-- Extract provided start --
5. Algebraic Properties of Products

5.1 Splitting Products

i=mnf(i)=i=mkf(i)i=k+1nf(i)(mk<n)\prod_{i=m}^{n} f(i) = \prod_{i=m}^{k} f(i) \cdot \prod_{i=k+1}^{n} f(i) \quad (m \leq k < n)

5.2 Product of a Constant

i=1nc=cn\prod_{i=1}^{n} c = c^n

5.3 Interchange of Product Order

i=1mj=1nf(i,j)=j=1ni=1mf(i,j)\prod_{i=1}^{m}\prod_{j=1}^{n} f(i,j) = \prod_{j=1}^{n}\prod_{i=1}^{m} f(i,j)

5.4 Distributing Product over Multiplication

i=1n(f(i)g(i))=(i=1nf(i))(i=1ng(i))\prod_{i=1}^{n} \bigl(f(i) \cdot g(i)\bigr) = \left(\prod_{i=1}^{n} f(i)\right) \cdot \left(\prod_{i=1}^{n} g(i)\right)

Does NOT distribute over addition: i(f(i)+g(i))if(i)+ig(i)\prod_i (f(i) + g(i)) \neq \prod_i f(i) + \prod_i g(i)

5.5 Logarithm Converts Product to Sum — The Key Identity

logi=1nf(i)=i=1nlogf(i)andi=1nf(i)=exp ⁣(i=1nlogf(i))\log \prod_{i=1}^{n} f(i) = \sum_{i=1}^{n} \log f(i) \qquad \text{and} \qquad \prod_{i=1}^{n} f(i) = \exp\!\left(\sum_{i=1}^{n} \log f(i)\right)

This is why every ML system works in log-space:

  • Cross-entropy: ilogP=logiP=logi(1/P)-\sum_i \log P = -\log \prod_i P = \log \prod_i (1/P)
  • Perplexity: PPL=exp(1NilogP)=(i1P)1/N\text{PPL} = \exp(-\frac{1}{N}\sum_i \log P) = (\prod_i \frac{1}{P})^{1/N}

Code cell 14

# ══════════════════════════════════════════════════════════════════
# 5.1–5.4  PRODUCT ALGEBRAIC PROPERTIES
# ══════════════════════════════════════════════════════════════════

print("=" * 65)
print("ALGEBRAIC PROPERTIES OF PRODUCTS")
-- Extract provided end --
-- Raw data start --
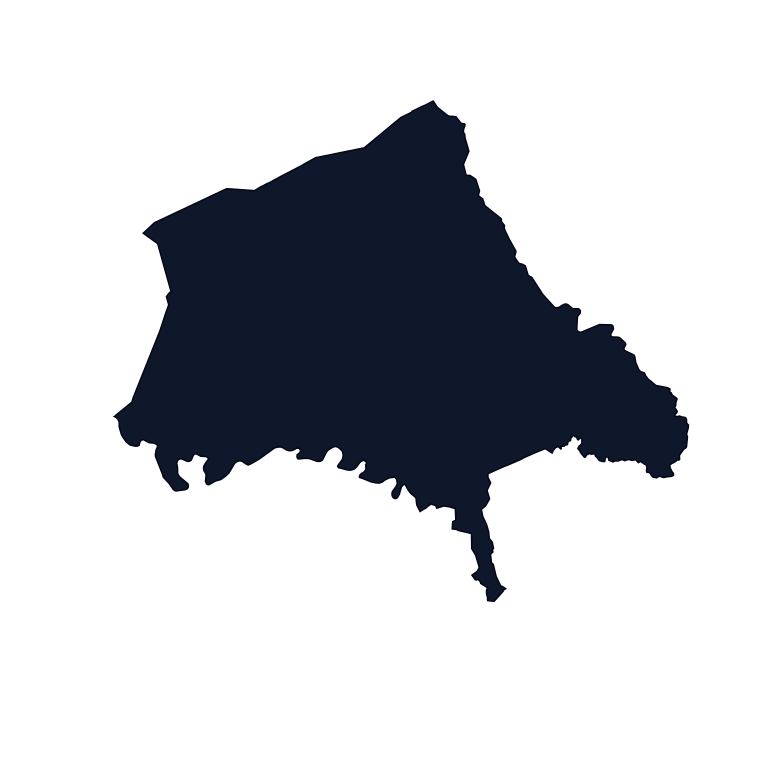 the district of Vijciema pag., Valkas, Latvia, rotated 245°
{"feature_id": "27541924B32036118272462", "entity_name": "Vijciema pag.", "entity_type": "district", "adm_level": 2, "iso_a3": "LVA", "parent_name": "Latvia", "parent_adm1": "Valkas", "projection": "mercator", "projection_center": [25.957, 57.603], "detail": "fine", "context": "isolated", "style": "filled", "palette": "ink", "viewbox_px": 768, "rotation_deg": 245, "n_neighbors": 0, "source": "geoboundaries", "source_scale": "gbopen_adm2", "svg_char_len": 6171}
<svg xmlns="http://www.w3.org/2000/svg" viewBox="0 0 768 768"><g transform="rotate(245 384 384)"><path d="M596.0,562.1L596.0,561.4L597.1,560.1L599.0,556.5L600.3,555.2L612.2,549.3L619.6,548.2L619.7,547.8L619.3,538.6L619.5,535.5L619.3,524.8L618.6,523.7L618.4,511.9L606.4,465.9L618.0,417.7L617.1,404.3L616.9,404.3L615.9,380.8L614.9,364.0L615.1,363.4L614.7,356.8L614.8,356.8L614.7,354.7L614.0,348.3L627.5,324.0L627.2,244.2L622.4,229.5L606.8,238.2L557.5,230.0L557.5,228.3L555.2,223.8L546.0,222.2L546.2,221.8L541.0,216.6L527.0,203.5L477.7,151.0L474.1,147.8L468.9,127.3L468.5,126.8L468.5,125.9L466.7,127.2L464.8,127.9L461.7,128.0L457.1,125.9L449.4,124.7L446.6,124.8L440.5,125.9L436.0,128.1L432.8,132.2L431.9,134.2L431.9,136.1L435.0,138.7L435.6,140.3L435.3,142.4L430.0,146.4L427.7,150.4L426.3,151.8L424.9,152.5L423.7,152.7L422.6,152.0L420.8,149.8L416.7,147.0L415.0,146.3L395.6,145.1L393.0,144.6L384.4,147.3L377.6,148.4L375.8,149.3L374.9,150.5L372.2,159.2L372.3,161.5L373.1,162.9L374.7,163.8L376.5,164.1L384.9,160.1L386.6,159.4L388.3,159.2L390.2,159.2L395.3,161.5L399.7,162.6L401.6,164.3L402.1,165.3L402.4,166.6L402.2,168.1L401.0,169.6L397.5,172.6L396.5,173.9L396.2,175.6L396.5,177.2L399.4,180.4L400.3,181.8L400.5,182.9L400.1,184.3L395.9,187.5L393.7,191.6L392.9,192.5L391.4,193.3L390.2,193.1L389.8,192.7L387.4,188.3L385.6,185.9L383.7,184.7L381.4,184.2L378.3,184.6L376.9,184.4L371.1,181.0L368.4,181.0L367.1,182.0L366.7,183.0L367.3,190.1L366.4,195.7L367.4,201.6L369.0,205.9L375.2,215.1L375.8,218.0L375.5,220.5L374.1,222.6L369.3,225.5L368.0,226.7L367.9,229.7L368.7,239.0L372.3,257.9L371.5,261.7L370.1,264.5L365.1,268.1L363.8,269.6L362.9,271.3L362.5,274.0L362.7,277.9L361.7,279.7L359.7,280.4L358.7,280.1L357.8,279.1L357.0,277.6L356.6,275.4L354.7,274.3L352.9,274.2L352.0,275.2L350.2,280.5L348.1,284.7L342.3,290.5L341.4,292.2L340.9,293.5L340.9,294.9L341.2,296.2L346.7,303.2L347.6,305.1L348.2,308.7L348.3,311.6L348.1,312.9L347.5,314.1L345.9,315.8L341.4,317.7L340.1,317.8L336.6,316.9L333.9,315.0L332.8,313.6L329.7,307.9L328.9,307.1L327.2,307.5L325.7,309.7L322.5,313.2L320.7,315.9L319.8,318.2L319.5,319.8L319.5,321.3L320.6,324.4L323.2,329.0L323.7,332.2L323.3,333.6L321.5,334.6L320.3,334.9L318.7,333.9L318.5,333.2L315.4,332.1L314.0,331.2L312.7,328.8L312.4,325.5L311.6,323.7L310.6,322.5L309.4,322.5L308.4,323.8L300.8,330.9L297.9,334.7L296.1,338.0L295.9,341.4L296.6,344.1L296.7,349.1L295.0,354.5L292.0,355.1L288.6,354.1L287.7,353.6L286.0,351.6L283.1,346.4L282.0,345.3L280.2,344.4L278.5,344.1L276.6,344.5L275.4,345.7L275.1,347.3L275.9,349.0L277.4,351.1L282.9,355.9L283.9,357.4L284.6,359.6L284.4,360.1L283.5,360.7L278.5,361.0L273.8,361.9L268.3,364.5L266.9,364.7L260.6,362.6L253.2,362.8L254.0,369.3L253.8,369.4L254.8,372.5L255.0,374.5L255.7,375.4L252.0,379.5L249.1,379.3L248.2,386.6L245.2,391.1L240.9,396.0L230.2,391.5L230.2,388.1L223.8,384.6L221.3,388.6L220.1,389.1L211.5,400.1L197.6,393.9L190.1,394.7L178.7,393.0L176.9,392.4L174.7,388.9L173.6,382.9L168.0,384.0L167.5,384.6L167.0,386.7L164.3,387.7L162.4,387.4L155.3,391.9L154.1,390.0L153.5,389.6L150.2,388.2L147.1,387.7L143.9,386.4L140.5,391.9L145.8,404.4L146.6,404.5L147.1,407.8L152.2,404.4L162.2,404.3L174.4,406.8L176.5,405.8L184.7,408.6L185.7,411.6L188.3,412.4L188.7,413.8L195.0,415.3L199.5,414.1L205.8,416.4L213.6,417.6L222.0,417.5L229.2,419.2L230.6,424.5L235.2,431.1L244.0,432.4L249.4,438.9L255.5,438.7L258.8,440.4L258.5,457.7L258.2,462.1L257.8,476.1L258.1,479.7L257.8,493.0L257.3,502.8L250.4,507.2L252.2,509.2L253.7,512.2L253.8,515.3L250.4,516.8L250.5,517.3L252.0,517.8L252.5,518.4L251.6,521.0L252.0,522.3L251.6,524.6L253.4,525.9L253.9,527.5L254.0,529.2L255.9,530.5L256.5,531.3L256.6,532.4L257.5,533.5L257.4,534.4L255.9,534.6L254.4,536.2L252.1,535.9L251.3,536.3L251.3,536.7L252.0,538.6L251.6,540.0L251.0,540.3L245.8,537.9L245.7,537.6L246.1,536.8L245.4,535.8L245.3,534.5L243.5,532.4L241.0,533.1L237.9,533.3L233.1,534.6L232.6,535.5L234.1,537.6L234.3,538.2L234.0,539.0L234.4,540.5L232.8,542.2L231.6,545.6L231.2,545.9L229.9,545.2L228.9,545.3L227.3,546.1L224.3,546.6L223.4,547.0L221.6,549.1L220.5,551.1L220.6,551.5L222.9,552.8L224.1,554.9L223.9,555.5L222.8,556.2L219.9,555.6L216.5,558.7L216.5,559.1L216.9,560.2L215.2,563.9L215.3,566.2L214.9,567.0L215.1,567.9L213.0,569.5L212.7,570.0L212.6,572.1L211.9,574.4L210.2,576.1L208.8,580.5L207.4,580.5L205.2,581.3L205.4,583.4L205.1,584.0L201.9,585.8L200.0,587.3L197.3,587.1L194.7,585.3L193.1,584.9L191.8,586.7L190.6,587.6L187.9,587.7L185.6,588.6L184.7,590.3L183.8,591.3L184.1,594.6L181.0,598.0L180.2,601.6L178.8,605.5L178.9,607.8L181.0,608.5L182.6,608.0L187.3,607.9L189.4,608.4L189.7,608.8L190.2,610.5L190.4,611.7L190.3,613.3L190.6,615.9L191.3,617.5L190.6,618.8L190.5,619.5L190.9,620.2L194.5,621.5L198.3,628.2L198.5,630.2L199.2,631.6L207.7,636.6L210.8,637.1L215.5,641.1L218.2,642.6L219.5,642.0L221.2,641.9L224.0,643.2L225.6,643.2L226.6,642.5L227.8,640.7L230.1,638.2L230.3,637.8L230.1,636.9L231.5,634.6L232.5,634.2L233.4,634.8L233.9,636.5L234.7,637.7L235.4,638.2L240.0,637.5L241.2,639.3L244.0,640.8L246.4,643.1L247.1,643.3L252.5,640.4L254.5,640.6L256.6,639.5L257.8,640.7L258.8,641.0L260.9,639.3L267.8,629.8L277.1,625.4L280.9,624.6L283.9,624.7L286.9,621.7L289.5,621.0L296.9,621.2L303.2,622.9L304.7,622.7L312.4,616.4L313.6,616.1L314.7,616.3L317.6,619.8L319.0,620.1L326.4,617.2L327.6,615.8L330.2,610.7L331.7,610.0L333.4,610.6L336.9,615.2L339.5,616.0L340.6,615.8L341.7,614.7L346.8,604.4L347.6,584.5L348.1,583.5L349.5,582.1L351.9,581.7L362.0,587.1L363.5,588.1L365.2,591.6L365.9,592.2L367.4,592.9L368.2,592.9L370.1,592.0L372.1,587.5L372.8,586.7L378.0,584.3L379.2,583.3L379.9,582.0L380.1,580.8L380.0,578.4L379.6,575.8L379.7,573.8L380.6,571.8L381.6,570.9L397.9,565.8L418.2,563.0L421.3,560.7L421.9,560.6L431.4,562.0L434.3,559.8L435.9,557.7L436.9,557.1L442.9,556.1L444.4,556.3L448.0,559.4L448.9,559.7L461.8,558.7L472.2,558.6L474.4,558.8L476.8,560.2L481.3,559.1L484.2,560.1L503.0,550.8L510.1,551.7L514.4,549.2L516.1,550.0L518.7,552.2L530.7,553.7L536.4,550.3L537.1,549.4L538.1,547.3L539.3,546.8L549.5,548.8L559.1,559.3L572.9,561.5L576.5,562.8L578.0,562.3L580.1,563.1L581.7,564.2L583.8,566.4L585.0,567.1L585.9,566.8L587.0,564.9L587.8,564.0L596.0,562.1Z" fill="#0f172a" stroke="#020617" stroke-width="1.5"/></g></svg>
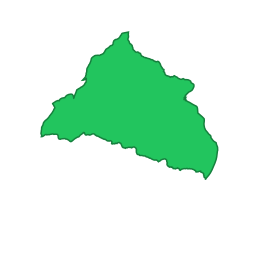 Quero, Tungurahua, Ecuador (Robinson projection), rotated 239°
{"feature_id": "8360857B96078226152486", "entity_name": "Quero", "entity_type": "district", "adm_level": 2, "iso_a3": "ECU", "parent_name": "Ecuador", "parent_adm1": "Tungurahua", "projection": "robinson", "projection_center": [-78.619, -1.43], "detail": "fine", "context": "isolated", "style": "filled", "palette": "green", "viewbox_px": 256, "rotation_deg": 239, "n_neighbors": 0, "source": "geoboundaries", "source_scale": "gbopen_adm2", "svg_char_len": 5888}
<svg xmlns="http://www.w3.org/2000/svg" viewBox="0 0 256 256"><g transform="rotate(239 128 128)"><path d="M145.7,72.0L145.6,73.0L146.2,76.7L146.2,80.3L145.8,81.0L145.8,81.5L146.5,83.4L146.6,85.4L146.9,87.0L147.1,87.4L146.5,88.2L146.3,88.2L146.0,87.8L145.6,87.8L145.0,88.0L144.1,88.0L143.5,88.5L143.3,89.7L142.7,90.4L142.5,91.0L141.9,91.2L141.4,92.3L141.3,94.2L141.0,95.1L140.3,95.9L139.6,96.3L138.7,96.3L138.3,96.8L137.5,96.9L136.7,97.8L135.9,98.4L134.0,99.4L133.2,100.1L132.3,100.5L131.8,101.0L131.1,101.3L130.4,102.2L130.0,102.4L129.8,102.8L128.1,103.4L127.6,103.8L127.3,104.0L127.1,104.6L126.5,105.0L126.3,106.2L125.7,106.7L124.5,107.1L124.1,106.9L123.2,106.0L122.5,106.1L122.4,106.2L122.2,107.3L121.6,107.9L121.4,108.2L121.5,109.2L121.0,109.4L120.9,110.0L120.4,110.6L120.6,110.8L120.6,111.9L120.0,113.1L119.6,113.1L118.7,113.9L114.9,113.4L114.6,113.4L114.4,113.7L113.9,113.6L113.7,113.7L113.1,114.4L112.7,114.6L112.4,115.4L111.9,115.5L112.0,116.3L111.4,117.2L111.3,118.3L110.5,119.5L110.3,120.0L109.8,120.3L109.6,120.9L109.2,120.9L109.2,121.3L109.0,121.8L109.1,122.2L108.8,123.2L108.4,123.7L106.5,124.4L105.1,124.1L104.9,123.8L104.5,123.8L104.0,123.2L103.3,123.0L102.7,122.6L100.8,122.4L100.4,122.6L99.9,123.1L99.6,123.8L98.6,123.8L98.1,124.4L97.3,125.8L96.3,126.7L95.0,128.5L94.3,128.7L94.0,128.7L92.8,130.0L91.0,131.0L90.5,131.7L89.4,132.2L87.7,133.4L87.1,133.9L85.9,135.9L85.2,136.3L83.4,136.7L83.5,137.4L83.4,137.5L83.3,138.8L83.6,139.9L83.4,141.2L82.9,142.9L82.5,143.8L82.1,143.9L81.7,144.3L80.7,144.6L78.8,143.8L77.9,143.8L77.4,143.4L77.2,142.9L76.4,142.6L75.5,142.5L74.7,142.7L74.7,142.9L74.1,143.2L73.7,143.1L73.4,143.4L73.1,143.4L72.6,144.7L72.2,144.8L72.2,145.1L71.8,145.2L71.5,145.8L70.7,145.8L70.3,146.0L69.9,145.9L69.1,147.2L68.8,147.3L68.5,147.7L68.7,148.0L68.2,149.1L68.2,150.0L67.4,150.3L66.9,150.8L66.5,150.9L66.1,150.9L65.6,150.6L65.3,150.7L64.8,151.0L64.8,151.5L65.1,152.0L65.1,152.5L64.5,154.7L64.3,155.3L63.4,156.4L63.0,157.8L62.2,158.2L61.6,159.5L61.6,159.8L61.0,160.2L60.3,161.4L58.7,162.7L57.8,163.3L57.3,163.3L56.8,163.9L56.1,163.9L55.5,163.6L55.2,163.8L55.2,164.0L54.4,165.3L54.2,166.6L53.6,168.0L52.9,167.7L51.0,169.0L49.8,169.3L48.9,168.6L47.9,168.7L47.4,168.2L46.9,168.0L46.3,168.0L45.1,168.6L43.9,167.7L44.7,169.2L45.9,172.8L47.1,175.5L48.9,178.5L53.1,184.3L55.5,187.2L57.5,189.1L62.1,192.7L62.7,193.4L65.5,194.9L68.5,195.4L69.7,195.9L70.1,195.9L72.5,194.7L73.8,194.4L77.3,194.1L77.5,194.4L78.3,194.8L79.2,194.8L81.5,194.0L83.2,193.9L86.1,193.4L87.8,193.6L88.4,193.6L91.2,194.6L92.7,195.4L94.9,197.1L96.4,197.9L96.9,198.0L99.4,197.4L104.9,195.6L108.5,197.4L109.5,197.8L110.4,198.0L111.3,197.9L114.7,195.8L118.5,193.8L119.7,192.9L121.6,192.0L122.0,192.1L122.0,191.8L123.1,192.3L122.7,191.5L123.3,191.6L124.0,192.7L124.0,191.2L124.2,191.4L124.9,191.7L125.0,192.6L125.2,192.4L125.4,193.1L126.5,194.1L126.4,194.9L126.9,195.8L127.0,196.8L127.4,197.9L127.5,198.9L127.3,200.3L127.4,202.3L127.9,203.4L129.2,205.4L129.8,206.0L131.0,206.7L131.9,206.7L134.3,205.4L135.8,205.8L136.8,205.4L138.3,204.4L139.1,203.4L140.2,201.6L140.8,201.3L141.1,201.2L141.9,200.7L142.1,199.1L142.6,198.2L143.4,197.6L143.7,197.5L144.6,196.6L145.6,196.5L146.5,196.1L147.5,195.3L148.9,194.7L149.0,193.8L148.7,193.2L148.7,192.8L149.1,192.5L149.6,191.7L149.8,191.3L149.6,191.1L149.6,190.5L150.3,190.1L150.7,190.1L152.4,188.7L152.6,188.3L153.9,187.6L154.3,187.4L155.2,187.5L157.0,188.0L158.1,187.5L158.5,188.1L159.6,188.9L159.9,188.8L160.3,188.4L161.3,188.1L161.6,188.3L162.2,188.3L162.8,188.2L163.2,188.2L164.6,188.2L166.1,188.6L168.1,188.6L168.4,188.4L168.7,188.5L169.2,188.3L169.8,187.9L170.0,186.7L170.2,186.2L170.7,186.0L170.7,185.8L171.2,185.4L171.6,185.3L171.8,184.9L173.1,184.5L174.3,183.7L174.5,183.2L174.8,182.8L175.2,182.8L176.2,182.1L177.8,180.5L178.6,180.0L178.9,179.4L179.4,179.2L180.3,178.1L181.1,177.9L182.2,177.1L182.6,176.7L183.3,176.9L184.3,176.7L185.5,177.1L186.3,176.2L187.3,176.1L188.2,175.4L188.4,174.6L189.0,173.8L189.6,173.5L191.0,173.3L192.0,172.9L193.3,172.8L193.5,173.1L193.9,173.3L195.1,173.6L195.7,173.6L196.5,174.0L197.1,174.0L197.7,173.7L198.7,173.6L199.0,173.2L199.5,173.0L201.7,173.5L203.8,173.4L204.8,174.1L205.2,174.8L206.4,175.7L208.3,176.5L208.6,176.9L209.3,177.2L210.0,177.8L211.4,174.0L212.1,172.0L212.1,171.4L211.2,169.9L211.0,169.1L210.5,168.5L209.7,166.4L209.7,164.5L209.8,164.0L210.2,163.1L210.3,162.3L210.0,160.7L208.9,159.4L207.5,158.3L207.2,157.4L207.0,157.0L207.4,156.0L207.4,154.6L207.2,153.8L206.9,153.3L206.8,149.7L206.0,148.1L205.4,147.3L205.0,146.2L204.5,145.4L204.7,142.8L204.9,142.1L204.8,141.0L205.4,140.4L206.2,139.0L207.0,137.3L207.1,136.8L207.0,134.5L206.7,133.0L206.4,132.4L204.6,130.7L203.6,129.4L202.6,128.0L202.1,126.7L201.4,125.9L200.5,124.1L199.8,123.2L197.4,121.5L196.3,120.2L195.4,119.9L195.1,119.2L193.6,117.7L192.4,113.7L191.9,114.8L191.8,117.7L190.9,117.2L190.6,116.8L189.2,115.9L188.8,115.4L188.6,114.4L187.6,113.0L187.0,110.1L187.2,108.9L187.0,107.2L187.1,105.8L187.0,103.7L185.2,101.6L183.1,98.7L181.6,97.2L181.6,96.9L182.6,97.3L184.2,97.7L185.5,97.5L185.9,97.2L186.5,96.4L187.3,94.3L187.5,92.4L187.3,91.3L186.6,89.4L187.6,86.8L187.7,85.0L187.4,84.0L186.8,83.1L186.8,82.9L187.5,82.4L187.7,81.8L187.9,80.7L188.0,79.9L187.8,76.0L187.6,75.9L186.4,76.0L183.2,75.8L182.7,75.4L182.4,74.5L181.3,73.0L179.9,70.3L179.7,69.6L179.0,67.9L178.7,67.0L178.3,66.3L177.9,65.4L177.3,63.3L177.0,61.0L176.6,59.6L175.8,58.0L175.1,57.4L174.3,56.5L173.1,54.4L171.2,53.1L170.2,52.2L169.3,51.6L168.4,50.8L167.9,50.5L166.2,50.3L165.2,49.3L164.7,50.5L164.8,52.6L164.9,53.1L164.8,54.0L164.5,54.6L164.1,54.7L163.9,54.9L163.5,56.2L162.9,56.8L162.5,58.3L161.8,60.0L161.7,60.5L160.8,61.1L160.1,62.6L159.2,63.8L158.8,64.1L157.5,64.2L156.2,63.5L155.3,63.2L154.6,63.1L154.2,63.2L153.7,63.6L153.2,64.2L153.2,64.7L152.7,66.0L151.4,68.6L150.7,68.8L150.0,69.8L148.2,70.9L146.5,71.4L145.7,72.0Z" fill="#22c55e" stroke="#15803d" stroke-width="1.5"/></g></svg>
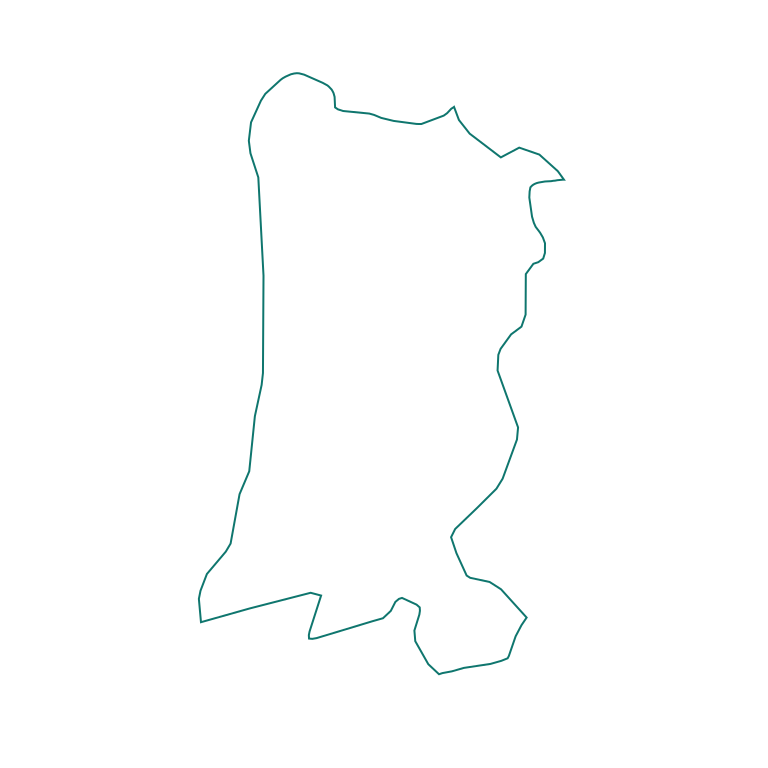 map outline of Zacapa (Mercator projection), rotated 289°
{"feature_id": "GTM-1963", "entity_name": "Zacapa", "entity_type": "Department", "adm_level": 1, "iso_a3": "GTM", "parent_name": "Guatemala", "parent_adm1": "", "projection": "mercator", "projection_center": [-89.448, 15.041], "detail": "fine", "context": "isolated", "style": "outline", "palette": "teal", "viewbox_px": 768, "rotation_deg": 289, "n_neighbors": 0, "source": "natural_earth", "source_scale": "10m", "svg_char_len": 1725}
<svg xmlns="http://www.w3.org/2000/svg" viewBox="0 0 768 768"><g transform="rotate(289 384 384)"><path d="M668.8,360.0L658.0,368.9L648.6,383.5L636.3,420.7L651.5,434.9L651.5,456.2L641.8,479.1L635.8,487.6L635.6,487.0L633.1,481.5L632.0,479.6L631.2,477.8L630.2,476.0L627.9,470.3L624.9,464.8L623.7,463.0L622.5,461.6L621.1,460.3L619.6,459.3L617.6,458.4L613.5,459.0L607.6,460.7L590.4,469.5L585.2,473.2L582.0,476.2L577.9,482.3L574.3,486.5L569.5,490.4L560.3,493.5L554.4,493.7L549.4,490.2L546.3,486.1L534.1,482.3L495.7,495.3L483.0,495.3L472.3,488.0L455.2,482.8L448.8,482.6L433.7,487.0L386.6,524.9L374.8,527.8L333.1,527.0L321.6,524.4L296.6,512.1L270.1,498.5L261.0,497.3L247.6,507.6L229.8,524.5L228.8,528.6L231.2,548.3L228.0,561.5L209.6,594.9L200.7,592.5L188.3,590.6L167.5,590.6L164.9,590.2L160.4,585.0L154.0,575.8L141.6,552.0L134.4,541.7L129.7,533.4L127.5,530.5L133.5,517.1L151.0,497.3L160.8,493.0L177.5,492.5L181.3,491.8L184.4,490.5L186.0,486.6L187.6,470.7L185.7,468.1L181.7,465.7L171.7,464.3L162.2,459.3L156.0,450.4L121.8,403.0L119.7,399.2L118.9,396.0L122.1,394.7L125.8,394.2L163.5,393.4L162.7,382.6L128.0,330.0L99.2,288.5L120.6,278.9L128.8,277.8L146.7,278.4L174.0,289.0L183.2,290.9L232.8,283.3L257.6,285.0L311.5,272.4L343.3,268.6L354.9,266.0L447.2,234.8L538.4,197.9L558.7,182.6L570.0,177.0L588.1,173.1L611.9,175.4L619.7,177.3L637.9,187.2L640.1,188.7L642.6,190.9L646.5,195.1L648.3,197.9L649.5,200.4L650.1,202.6L650.5,207.8L648.8,228.0L647.9,233.3L647.2,235.1L645.3,238.7L643.9,240.3L642.6,241.6L639.4,243.8L629.6,247.7L628.7,251.0L628.8,256.4L634.9,282.0L635.2,287.0L634.7,294.8L635.9,307.5L640.5,330.2L642.0,334.7L657.2,353.1L660.6,355.5L666.2,358.0L668.3,359.7L668.8,360.0Z" fill="none" stroke="#0f766e" stroke-width="2"/></g></svg>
-- Raw data end --
Requests:
1. Answer these questions from the extract on product properties, one per line:
(a) Over which operation does the extract say a product does not distribute?
(b) Which two measures are given as examples of why ML systems work in log-space?
(c) What number is given for the code cell?
2. List every line of the rows that contains the string "fine", where case counts.
The extract on product properties has no connection to the rows.

Task results:
1.
(a) Addition.
(b) Cross-entropy and perplexity.
(c) 14.

2.
{"feature_id": "27541924B32036118272462", "entity_name": "Vijciema pag.", "entity_type": "district", "adm_level": 2, "iso_a3": "LVA", "parent_name": "Latvia", "parent_adm1": "Valkas", "projection": "mercator", "projection_center": [25.957, 57.603], "detail": "fine", "context": "isolated", "style": "filled", "palette": "ink", "viewbox_px": 768, "rotation_deg": 245, "n_neighbors": 0, "source": "geoboundaries", "source_scale": "gbopen_adm2", "svg_char_len": 6171}
{"feature_id": "8360857B96078226152486", "entity_name": "Quero", "entity_type": "district", "adm_level": 2, "iso_a3": "ECU", "parent_name": "Ecuador", "parent_adm1": "Tungurahua", "projection": "robinson", "projection_center": [-78.619, -1.43], "detail": "fine", "context": "isolated", "style": "filled", "palette": "green", "viewbox_px": 256, "rotation_deg": 239, "n_neighbors": 0, "source": "geoboundaries", "source_scale": "gbopen_adm2", "svg_char_len": 5888}
{"feature_id": "GTM-1963", "entity_name": "Zacapa", "entity_type": "Department", "adm_level": 1, "iso_a3": "GTM", "parent_name": "Guatemala", "parent_adm1": "", "projection": "mercator", "projection_center": [-89.448, 15.041], "detail": "fine", "context": "isolated", "style": "outline", "palette": "teal", "viewbox_px": 768, "rotation_deg": 289, "n_neighbors": 0, "source": "natural_earth", "source_scale": "10m", "svg_char_len": 1725}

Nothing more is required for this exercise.